Schinitschi vermied es, Ren anzublicken. Sie trug einen dunkelblauen Mantel, dazu hatte sie einen orangefarbenen Schal um den Hals geschlungen. Als sie merkte, dass ihre Stimme sich dem Chor nicht einfügen wollte, zuckte sie mit den Schultern und sah Schinitschi an. „Es geht nicht", erklärte sie und ließ den Blick ungeniert über die Singenden schweifen: Da war das hagere, lehmfarbene Gesicht von Toki Hana, die laut, ohne die geringste Verlegenheit sang; da waren Furukawa und die andern - alle, sogar Hatsue und ihre Freundinnen, sangen eifrig die Melodie mit. „Na, wer fährt nach Okaja? Dann singen wir unterwegs weiter!" Obajaschi erhob sich und setzte seine Sportmütze auf. Der enge Kreis öffnete sich, und einige junge Leute stiegen mit Obajaschi die Stufen hinab.

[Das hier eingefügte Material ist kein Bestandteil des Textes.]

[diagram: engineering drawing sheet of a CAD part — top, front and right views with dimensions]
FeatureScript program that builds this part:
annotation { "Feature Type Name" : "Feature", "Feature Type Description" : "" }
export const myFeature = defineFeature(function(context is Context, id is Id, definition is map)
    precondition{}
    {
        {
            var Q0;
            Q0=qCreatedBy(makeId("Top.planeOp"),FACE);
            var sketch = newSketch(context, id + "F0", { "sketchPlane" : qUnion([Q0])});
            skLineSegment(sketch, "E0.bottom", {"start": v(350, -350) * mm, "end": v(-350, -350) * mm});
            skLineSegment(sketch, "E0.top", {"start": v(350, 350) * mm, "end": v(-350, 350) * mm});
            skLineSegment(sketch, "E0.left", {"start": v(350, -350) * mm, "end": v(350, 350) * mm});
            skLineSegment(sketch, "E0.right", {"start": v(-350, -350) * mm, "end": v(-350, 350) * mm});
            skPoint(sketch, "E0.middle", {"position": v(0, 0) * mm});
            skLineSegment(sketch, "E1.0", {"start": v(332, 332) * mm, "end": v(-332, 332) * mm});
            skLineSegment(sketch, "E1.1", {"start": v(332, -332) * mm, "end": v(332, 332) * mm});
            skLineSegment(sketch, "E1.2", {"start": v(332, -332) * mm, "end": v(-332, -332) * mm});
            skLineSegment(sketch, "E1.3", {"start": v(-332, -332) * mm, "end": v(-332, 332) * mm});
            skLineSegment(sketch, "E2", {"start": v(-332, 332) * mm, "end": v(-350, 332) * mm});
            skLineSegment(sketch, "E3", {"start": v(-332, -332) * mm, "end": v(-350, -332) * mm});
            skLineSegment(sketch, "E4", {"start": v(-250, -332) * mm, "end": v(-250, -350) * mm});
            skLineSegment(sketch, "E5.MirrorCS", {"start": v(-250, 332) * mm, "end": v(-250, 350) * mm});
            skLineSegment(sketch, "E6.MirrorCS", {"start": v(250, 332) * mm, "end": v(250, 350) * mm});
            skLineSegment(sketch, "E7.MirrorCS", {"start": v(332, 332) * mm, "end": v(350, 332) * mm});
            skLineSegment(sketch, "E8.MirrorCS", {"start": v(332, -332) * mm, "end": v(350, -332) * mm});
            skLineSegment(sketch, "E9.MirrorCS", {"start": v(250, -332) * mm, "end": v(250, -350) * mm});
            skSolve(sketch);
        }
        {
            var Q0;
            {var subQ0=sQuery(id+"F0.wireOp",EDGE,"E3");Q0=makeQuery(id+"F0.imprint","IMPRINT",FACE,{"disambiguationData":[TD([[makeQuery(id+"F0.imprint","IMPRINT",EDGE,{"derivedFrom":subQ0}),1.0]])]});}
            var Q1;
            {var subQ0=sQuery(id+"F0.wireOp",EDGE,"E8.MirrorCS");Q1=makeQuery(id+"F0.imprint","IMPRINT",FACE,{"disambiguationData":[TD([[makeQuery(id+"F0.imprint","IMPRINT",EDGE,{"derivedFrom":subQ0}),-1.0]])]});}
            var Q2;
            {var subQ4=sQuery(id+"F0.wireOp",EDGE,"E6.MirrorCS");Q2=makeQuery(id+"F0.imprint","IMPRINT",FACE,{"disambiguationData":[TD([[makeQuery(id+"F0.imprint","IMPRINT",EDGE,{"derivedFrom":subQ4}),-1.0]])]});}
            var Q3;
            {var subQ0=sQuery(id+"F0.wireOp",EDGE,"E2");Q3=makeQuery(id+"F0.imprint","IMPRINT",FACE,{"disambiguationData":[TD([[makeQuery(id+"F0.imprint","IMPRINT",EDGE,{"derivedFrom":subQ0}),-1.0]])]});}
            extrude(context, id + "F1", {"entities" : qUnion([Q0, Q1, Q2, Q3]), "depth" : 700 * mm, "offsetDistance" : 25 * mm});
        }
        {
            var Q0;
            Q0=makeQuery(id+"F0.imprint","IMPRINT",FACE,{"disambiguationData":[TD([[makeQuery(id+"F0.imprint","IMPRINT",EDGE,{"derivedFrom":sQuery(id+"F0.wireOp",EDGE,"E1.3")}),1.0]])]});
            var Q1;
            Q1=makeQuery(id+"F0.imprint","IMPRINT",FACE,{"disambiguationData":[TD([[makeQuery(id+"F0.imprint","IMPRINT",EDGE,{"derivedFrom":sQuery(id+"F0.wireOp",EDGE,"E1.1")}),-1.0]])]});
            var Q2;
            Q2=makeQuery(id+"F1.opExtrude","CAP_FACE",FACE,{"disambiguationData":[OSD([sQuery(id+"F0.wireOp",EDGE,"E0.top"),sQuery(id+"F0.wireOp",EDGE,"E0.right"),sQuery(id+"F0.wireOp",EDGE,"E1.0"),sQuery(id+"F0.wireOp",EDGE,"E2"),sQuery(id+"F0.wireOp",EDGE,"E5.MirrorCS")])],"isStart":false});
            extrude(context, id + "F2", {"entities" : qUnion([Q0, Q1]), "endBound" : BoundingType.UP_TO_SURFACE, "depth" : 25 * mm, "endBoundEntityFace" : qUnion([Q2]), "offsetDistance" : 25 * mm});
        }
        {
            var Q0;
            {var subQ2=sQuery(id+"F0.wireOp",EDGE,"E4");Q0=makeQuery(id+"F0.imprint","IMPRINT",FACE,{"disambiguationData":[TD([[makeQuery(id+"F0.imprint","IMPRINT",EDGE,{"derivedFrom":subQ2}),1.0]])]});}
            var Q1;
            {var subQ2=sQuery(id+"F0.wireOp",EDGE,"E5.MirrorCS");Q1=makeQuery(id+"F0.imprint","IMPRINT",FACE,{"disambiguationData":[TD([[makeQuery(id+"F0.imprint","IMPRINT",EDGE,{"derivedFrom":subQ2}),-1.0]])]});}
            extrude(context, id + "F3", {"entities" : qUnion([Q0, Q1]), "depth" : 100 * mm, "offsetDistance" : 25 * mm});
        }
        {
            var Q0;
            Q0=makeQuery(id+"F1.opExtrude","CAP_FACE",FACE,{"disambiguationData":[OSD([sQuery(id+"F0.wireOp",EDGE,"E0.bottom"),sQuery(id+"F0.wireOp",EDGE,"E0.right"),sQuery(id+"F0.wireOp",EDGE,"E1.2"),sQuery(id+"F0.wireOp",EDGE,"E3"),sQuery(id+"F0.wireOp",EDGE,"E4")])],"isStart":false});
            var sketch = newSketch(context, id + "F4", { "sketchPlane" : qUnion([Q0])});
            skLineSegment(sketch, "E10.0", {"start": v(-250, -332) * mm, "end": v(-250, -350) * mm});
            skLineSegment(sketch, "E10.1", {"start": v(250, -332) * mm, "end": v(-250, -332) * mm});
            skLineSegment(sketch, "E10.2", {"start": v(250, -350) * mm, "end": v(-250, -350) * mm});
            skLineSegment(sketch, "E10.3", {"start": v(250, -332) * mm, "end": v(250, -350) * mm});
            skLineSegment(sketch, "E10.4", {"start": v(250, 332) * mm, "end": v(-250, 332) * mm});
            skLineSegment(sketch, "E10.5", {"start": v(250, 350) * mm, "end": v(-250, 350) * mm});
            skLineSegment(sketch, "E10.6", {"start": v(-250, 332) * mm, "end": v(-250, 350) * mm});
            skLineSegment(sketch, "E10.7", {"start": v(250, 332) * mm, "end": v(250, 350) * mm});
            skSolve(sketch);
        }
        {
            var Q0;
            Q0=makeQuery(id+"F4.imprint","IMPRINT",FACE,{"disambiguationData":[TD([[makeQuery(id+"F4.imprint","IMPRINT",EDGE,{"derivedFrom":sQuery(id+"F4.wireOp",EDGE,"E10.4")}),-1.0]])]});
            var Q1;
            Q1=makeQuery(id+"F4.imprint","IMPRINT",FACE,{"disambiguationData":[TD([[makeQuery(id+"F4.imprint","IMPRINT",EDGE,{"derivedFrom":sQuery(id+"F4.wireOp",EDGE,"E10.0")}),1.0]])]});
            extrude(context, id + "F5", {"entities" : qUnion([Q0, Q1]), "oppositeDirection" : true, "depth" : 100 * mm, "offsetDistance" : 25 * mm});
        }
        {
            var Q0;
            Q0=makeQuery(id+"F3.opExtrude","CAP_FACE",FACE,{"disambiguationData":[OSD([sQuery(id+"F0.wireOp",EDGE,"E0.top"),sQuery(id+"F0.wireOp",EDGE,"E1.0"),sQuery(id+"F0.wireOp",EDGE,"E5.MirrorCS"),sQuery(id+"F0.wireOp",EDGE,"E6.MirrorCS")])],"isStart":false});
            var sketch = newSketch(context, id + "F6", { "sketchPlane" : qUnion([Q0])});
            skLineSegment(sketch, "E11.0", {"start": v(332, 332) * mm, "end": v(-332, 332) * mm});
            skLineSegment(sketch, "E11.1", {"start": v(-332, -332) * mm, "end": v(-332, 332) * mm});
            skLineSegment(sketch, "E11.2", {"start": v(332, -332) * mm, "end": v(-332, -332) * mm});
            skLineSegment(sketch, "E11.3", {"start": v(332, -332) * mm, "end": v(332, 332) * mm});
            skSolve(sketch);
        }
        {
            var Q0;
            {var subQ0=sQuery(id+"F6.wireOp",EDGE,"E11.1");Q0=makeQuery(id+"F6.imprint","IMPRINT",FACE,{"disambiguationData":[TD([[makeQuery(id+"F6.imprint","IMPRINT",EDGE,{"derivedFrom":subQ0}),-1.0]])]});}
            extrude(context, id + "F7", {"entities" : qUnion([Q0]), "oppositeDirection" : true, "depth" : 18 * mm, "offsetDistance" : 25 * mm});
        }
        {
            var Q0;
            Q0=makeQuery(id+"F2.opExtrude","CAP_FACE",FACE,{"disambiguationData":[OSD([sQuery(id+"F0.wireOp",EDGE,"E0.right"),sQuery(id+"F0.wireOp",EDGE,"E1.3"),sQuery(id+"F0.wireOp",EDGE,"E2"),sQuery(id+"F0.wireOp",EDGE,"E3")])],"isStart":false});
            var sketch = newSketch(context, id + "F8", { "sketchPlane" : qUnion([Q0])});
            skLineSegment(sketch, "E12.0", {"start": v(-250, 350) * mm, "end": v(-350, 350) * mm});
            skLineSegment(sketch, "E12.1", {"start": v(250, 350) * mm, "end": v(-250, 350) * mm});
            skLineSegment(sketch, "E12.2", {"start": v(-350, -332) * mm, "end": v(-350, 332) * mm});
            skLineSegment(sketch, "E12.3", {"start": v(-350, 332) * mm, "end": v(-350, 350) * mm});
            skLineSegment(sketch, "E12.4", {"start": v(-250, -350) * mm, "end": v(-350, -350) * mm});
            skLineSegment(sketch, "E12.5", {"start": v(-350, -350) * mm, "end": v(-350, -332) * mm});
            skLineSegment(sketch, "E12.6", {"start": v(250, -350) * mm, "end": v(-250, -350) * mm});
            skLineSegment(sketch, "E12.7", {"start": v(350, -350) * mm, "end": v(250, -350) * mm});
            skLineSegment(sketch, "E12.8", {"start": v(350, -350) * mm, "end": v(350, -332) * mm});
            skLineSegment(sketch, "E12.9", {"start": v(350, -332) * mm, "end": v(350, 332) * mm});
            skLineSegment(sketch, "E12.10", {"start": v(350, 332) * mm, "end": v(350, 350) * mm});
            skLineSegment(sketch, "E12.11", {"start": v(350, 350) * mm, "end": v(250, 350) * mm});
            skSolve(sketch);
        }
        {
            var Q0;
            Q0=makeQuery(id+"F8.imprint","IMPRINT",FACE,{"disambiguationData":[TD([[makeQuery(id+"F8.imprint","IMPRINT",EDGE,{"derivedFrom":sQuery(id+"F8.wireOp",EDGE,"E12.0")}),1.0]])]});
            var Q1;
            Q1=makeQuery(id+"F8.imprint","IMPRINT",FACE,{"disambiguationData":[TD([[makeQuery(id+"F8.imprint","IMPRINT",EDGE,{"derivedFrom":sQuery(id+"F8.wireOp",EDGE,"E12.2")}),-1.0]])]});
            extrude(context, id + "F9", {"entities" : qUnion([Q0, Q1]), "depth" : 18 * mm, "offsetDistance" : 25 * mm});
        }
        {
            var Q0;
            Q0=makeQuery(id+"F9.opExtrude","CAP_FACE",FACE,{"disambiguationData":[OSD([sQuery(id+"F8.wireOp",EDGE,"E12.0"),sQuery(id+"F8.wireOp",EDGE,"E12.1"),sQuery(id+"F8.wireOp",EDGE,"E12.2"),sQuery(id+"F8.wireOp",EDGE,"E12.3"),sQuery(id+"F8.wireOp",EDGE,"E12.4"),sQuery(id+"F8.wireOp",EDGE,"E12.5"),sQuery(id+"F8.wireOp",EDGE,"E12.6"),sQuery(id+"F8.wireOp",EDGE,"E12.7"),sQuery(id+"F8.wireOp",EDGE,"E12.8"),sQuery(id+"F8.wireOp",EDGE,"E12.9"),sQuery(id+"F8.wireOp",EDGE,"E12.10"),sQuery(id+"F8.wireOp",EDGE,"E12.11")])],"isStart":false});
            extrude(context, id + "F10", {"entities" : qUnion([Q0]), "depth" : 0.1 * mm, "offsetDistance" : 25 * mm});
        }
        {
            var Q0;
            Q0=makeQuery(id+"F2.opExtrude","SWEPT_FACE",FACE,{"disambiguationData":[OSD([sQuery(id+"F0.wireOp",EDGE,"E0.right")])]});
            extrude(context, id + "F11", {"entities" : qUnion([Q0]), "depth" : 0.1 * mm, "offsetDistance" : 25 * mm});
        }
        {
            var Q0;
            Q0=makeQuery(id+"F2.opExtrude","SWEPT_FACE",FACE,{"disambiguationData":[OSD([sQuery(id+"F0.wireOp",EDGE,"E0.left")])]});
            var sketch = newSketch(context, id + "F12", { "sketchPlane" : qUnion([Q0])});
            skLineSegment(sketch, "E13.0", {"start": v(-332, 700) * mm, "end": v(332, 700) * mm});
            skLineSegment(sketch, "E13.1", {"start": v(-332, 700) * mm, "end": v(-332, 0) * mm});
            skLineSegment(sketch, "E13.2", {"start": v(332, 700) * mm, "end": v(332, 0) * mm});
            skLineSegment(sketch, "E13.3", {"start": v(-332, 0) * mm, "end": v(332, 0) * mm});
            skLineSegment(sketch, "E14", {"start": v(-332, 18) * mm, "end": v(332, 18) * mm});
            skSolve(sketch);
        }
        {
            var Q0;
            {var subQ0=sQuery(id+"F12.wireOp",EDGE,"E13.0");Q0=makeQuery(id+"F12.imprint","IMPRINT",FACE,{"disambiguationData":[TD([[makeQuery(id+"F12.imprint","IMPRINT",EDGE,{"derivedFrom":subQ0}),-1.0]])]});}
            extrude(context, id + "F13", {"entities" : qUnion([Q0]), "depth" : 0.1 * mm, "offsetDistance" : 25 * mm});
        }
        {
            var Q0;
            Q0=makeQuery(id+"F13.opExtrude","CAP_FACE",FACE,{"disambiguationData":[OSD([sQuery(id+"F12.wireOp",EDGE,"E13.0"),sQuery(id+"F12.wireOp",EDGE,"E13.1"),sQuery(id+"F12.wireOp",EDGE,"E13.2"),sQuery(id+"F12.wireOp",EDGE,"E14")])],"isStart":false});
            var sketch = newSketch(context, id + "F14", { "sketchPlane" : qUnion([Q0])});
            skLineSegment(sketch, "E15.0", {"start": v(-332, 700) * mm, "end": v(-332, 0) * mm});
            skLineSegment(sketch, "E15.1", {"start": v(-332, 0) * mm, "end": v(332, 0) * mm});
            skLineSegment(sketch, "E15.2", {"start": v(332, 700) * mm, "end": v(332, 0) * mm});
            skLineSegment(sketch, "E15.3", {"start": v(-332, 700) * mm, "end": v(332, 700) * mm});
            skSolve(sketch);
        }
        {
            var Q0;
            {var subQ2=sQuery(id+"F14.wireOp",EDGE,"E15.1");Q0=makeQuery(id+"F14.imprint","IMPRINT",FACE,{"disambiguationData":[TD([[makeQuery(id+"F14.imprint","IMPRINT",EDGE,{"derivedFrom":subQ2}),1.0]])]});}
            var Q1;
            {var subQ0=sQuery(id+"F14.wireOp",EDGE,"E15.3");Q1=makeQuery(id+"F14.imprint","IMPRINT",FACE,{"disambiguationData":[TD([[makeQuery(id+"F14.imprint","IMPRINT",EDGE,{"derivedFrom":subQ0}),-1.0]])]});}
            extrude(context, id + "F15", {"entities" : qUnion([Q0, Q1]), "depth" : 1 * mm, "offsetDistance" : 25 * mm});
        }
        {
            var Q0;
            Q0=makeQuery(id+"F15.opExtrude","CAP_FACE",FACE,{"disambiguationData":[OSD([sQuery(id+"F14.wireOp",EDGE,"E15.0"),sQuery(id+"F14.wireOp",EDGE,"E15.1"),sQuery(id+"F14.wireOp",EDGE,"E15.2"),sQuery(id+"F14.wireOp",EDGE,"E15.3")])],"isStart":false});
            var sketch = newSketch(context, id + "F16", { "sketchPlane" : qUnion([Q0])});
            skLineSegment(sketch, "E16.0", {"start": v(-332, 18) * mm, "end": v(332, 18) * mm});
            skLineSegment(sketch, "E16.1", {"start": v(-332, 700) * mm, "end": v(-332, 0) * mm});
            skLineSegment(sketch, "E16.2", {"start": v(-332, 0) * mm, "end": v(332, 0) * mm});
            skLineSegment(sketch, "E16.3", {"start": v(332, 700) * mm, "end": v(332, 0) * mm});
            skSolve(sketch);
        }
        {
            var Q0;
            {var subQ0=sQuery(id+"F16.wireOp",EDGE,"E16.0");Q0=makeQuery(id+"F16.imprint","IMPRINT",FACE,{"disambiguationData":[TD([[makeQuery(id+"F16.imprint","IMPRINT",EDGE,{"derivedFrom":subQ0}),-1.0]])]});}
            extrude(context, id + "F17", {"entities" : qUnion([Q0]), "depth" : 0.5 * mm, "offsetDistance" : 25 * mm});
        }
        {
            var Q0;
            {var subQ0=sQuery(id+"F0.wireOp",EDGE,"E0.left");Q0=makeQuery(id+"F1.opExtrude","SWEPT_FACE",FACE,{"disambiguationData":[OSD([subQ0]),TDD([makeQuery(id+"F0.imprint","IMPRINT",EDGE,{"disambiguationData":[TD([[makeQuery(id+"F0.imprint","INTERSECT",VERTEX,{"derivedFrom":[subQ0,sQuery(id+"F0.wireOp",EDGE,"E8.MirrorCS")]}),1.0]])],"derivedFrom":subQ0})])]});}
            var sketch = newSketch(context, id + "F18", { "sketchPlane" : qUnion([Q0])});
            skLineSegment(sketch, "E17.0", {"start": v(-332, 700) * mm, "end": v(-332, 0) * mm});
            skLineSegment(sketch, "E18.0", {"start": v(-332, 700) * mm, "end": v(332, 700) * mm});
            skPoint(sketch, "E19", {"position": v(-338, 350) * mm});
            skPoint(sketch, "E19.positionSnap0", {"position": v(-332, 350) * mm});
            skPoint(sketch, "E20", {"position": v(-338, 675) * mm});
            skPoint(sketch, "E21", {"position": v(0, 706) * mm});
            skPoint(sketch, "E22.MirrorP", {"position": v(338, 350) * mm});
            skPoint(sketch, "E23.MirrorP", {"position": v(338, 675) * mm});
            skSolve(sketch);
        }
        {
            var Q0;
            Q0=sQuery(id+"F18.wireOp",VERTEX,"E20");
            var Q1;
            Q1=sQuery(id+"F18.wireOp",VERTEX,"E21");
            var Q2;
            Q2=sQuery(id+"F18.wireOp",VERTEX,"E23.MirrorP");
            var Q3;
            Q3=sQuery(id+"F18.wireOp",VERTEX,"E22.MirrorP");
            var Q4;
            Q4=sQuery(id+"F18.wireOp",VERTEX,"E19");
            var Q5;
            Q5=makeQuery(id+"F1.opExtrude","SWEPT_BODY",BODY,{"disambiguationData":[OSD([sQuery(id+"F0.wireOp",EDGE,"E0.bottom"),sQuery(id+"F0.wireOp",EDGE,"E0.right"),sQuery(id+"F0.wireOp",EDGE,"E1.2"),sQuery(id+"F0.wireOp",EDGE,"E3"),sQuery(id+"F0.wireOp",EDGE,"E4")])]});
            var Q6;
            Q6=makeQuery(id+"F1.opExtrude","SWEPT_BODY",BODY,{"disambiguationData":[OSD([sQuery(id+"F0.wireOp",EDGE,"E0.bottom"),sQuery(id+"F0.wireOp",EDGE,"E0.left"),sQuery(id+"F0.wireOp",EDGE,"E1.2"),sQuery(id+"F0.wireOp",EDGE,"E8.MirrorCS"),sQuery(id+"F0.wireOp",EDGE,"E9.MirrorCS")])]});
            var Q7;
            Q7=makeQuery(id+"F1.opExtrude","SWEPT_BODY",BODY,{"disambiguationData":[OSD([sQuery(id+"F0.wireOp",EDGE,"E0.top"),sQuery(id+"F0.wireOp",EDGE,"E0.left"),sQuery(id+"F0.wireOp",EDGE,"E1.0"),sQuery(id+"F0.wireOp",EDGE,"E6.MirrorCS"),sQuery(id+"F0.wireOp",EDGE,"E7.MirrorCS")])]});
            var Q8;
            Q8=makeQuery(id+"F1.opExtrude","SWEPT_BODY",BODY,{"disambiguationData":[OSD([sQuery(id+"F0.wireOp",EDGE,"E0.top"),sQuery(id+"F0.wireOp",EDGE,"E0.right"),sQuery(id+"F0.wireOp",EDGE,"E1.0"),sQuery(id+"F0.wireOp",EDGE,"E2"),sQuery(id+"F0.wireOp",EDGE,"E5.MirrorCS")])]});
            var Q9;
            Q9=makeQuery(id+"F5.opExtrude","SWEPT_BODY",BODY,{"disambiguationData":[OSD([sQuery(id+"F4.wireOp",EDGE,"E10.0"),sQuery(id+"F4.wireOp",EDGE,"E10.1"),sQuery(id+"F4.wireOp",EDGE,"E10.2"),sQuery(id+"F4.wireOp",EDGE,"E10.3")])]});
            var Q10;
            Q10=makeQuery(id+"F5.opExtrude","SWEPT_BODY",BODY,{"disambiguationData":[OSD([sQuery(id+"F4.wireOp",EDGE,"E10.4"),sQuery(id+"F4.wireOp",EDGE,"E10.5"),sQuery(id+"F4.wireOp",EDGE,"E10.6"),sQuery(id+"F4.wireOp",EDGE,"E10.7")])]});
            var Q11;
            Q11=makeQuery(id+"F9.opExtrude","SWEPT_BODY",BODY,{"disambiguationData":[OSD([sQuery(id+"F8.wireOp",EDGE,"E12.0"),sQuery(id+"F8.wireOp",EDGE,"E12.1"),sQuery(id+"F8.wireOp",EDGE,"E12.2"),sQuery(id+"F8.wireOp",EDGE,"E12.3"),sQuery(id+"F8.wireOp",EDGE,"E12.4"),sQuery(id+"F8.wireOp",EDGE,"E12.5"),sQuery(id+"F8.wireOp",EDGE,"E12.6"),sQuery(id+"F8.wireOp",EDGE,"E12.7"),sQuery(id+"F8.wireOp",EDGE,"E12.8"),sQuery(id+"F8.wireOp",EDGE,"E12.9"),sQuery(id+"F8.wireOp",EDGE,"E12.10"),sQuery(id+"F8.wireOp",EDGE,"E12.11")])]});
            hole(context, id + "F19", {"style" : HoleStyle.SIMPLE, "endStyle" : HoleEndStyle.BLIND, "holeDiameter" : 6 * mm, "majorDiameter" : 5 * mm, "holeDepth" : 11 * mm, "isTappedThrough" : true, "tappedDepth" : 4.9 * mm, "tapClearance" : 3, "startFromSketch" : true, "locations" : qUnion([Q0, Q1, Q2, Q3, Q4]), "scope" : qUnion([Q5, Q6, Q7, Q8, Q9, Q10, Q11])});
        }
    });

Schinitschi folgte ihnen, um den Lektor hinauszubegleiten. Er war Mitglied der Schulungskommission der Gewerkschaft, und da der Leiter dieser Kommission, Nakatani, an diesem Abend an einer Sitzung des Komitees teilnahm, war Schinitschi verantwortlich für die Arbeiterkurse. Obajaschi wartete unten auf ihn. „Möchtest du in den Kommunistischen Jugendverband eintreten, Schinitschikun?" fragte er mit gedämpfter Stimme. Dann zog er ein Blatt aus der Tasche und reichte es Schinitschi, der ihn erstaunt ansah. „Nein, nein, der Komsomol ist eine Massenorganisation. Das ist etwas anderes als die Kommunistische Partei... Na, lies mal die Satzungen durch und sprich mit deinen Freunden darüber." Obajaschi ging eilig auf den Hof hinaus, wo seine Begleiter warteten. Er verschwand sofort in einer dichten Schneewolke. „Kommunistischer Jugendverband?   Komsomol?" murmelte Schinitschi vor sich hin, während er die finstere Galerie zum Gebäude des Gewerkschaftskomitees entlang schritt. Es beruhigte ihn, dass es noch nicht die Kommunistische Partei war; doch zugleich war er unbefriedigt. Seit einiger Zeit bemühte er sich, besonders streng gegen sich selbst zu sein; denn er fühlte, dass ihn die Liebe zu Ren immer mehr in ihren Bann zog. Als er am anderen Ende der Galerie eine dunkle Silhouette bemerkte, wusste er, dass es Ren war. „Sie begleiten mich, ja?" fragte sie, schob ihm etwas in die Hand und näherte ihr weißes Gesicht unter der spitzen Kapuze dem seinen.
„Ich würde gern mitgehen, aber ich muss noch..." Er wollte erklären, dass er an diesem Abend verantwortlich für die Kurse sei und noch zu tun habe; doch Ren schüttelte den Kopf und ließ ihn nicht ausreden. „Gut, dann warte ich. Ich muss mit Ihnen sprechen." Am Ende der Galerie tauchte eine Gestalt auf, und sie trennten sich. Schinitschi steckte den Notizblock, den Ren ihm gegeben hatte, in die Manteltasche. Nun wurde wieder nichts aus seinen Plänen - auch heute Abend würde erpicht dazu kommen, in dem Buch „Staat und Revolution" zu lesen, mit dessen Studium er begonnen hatte.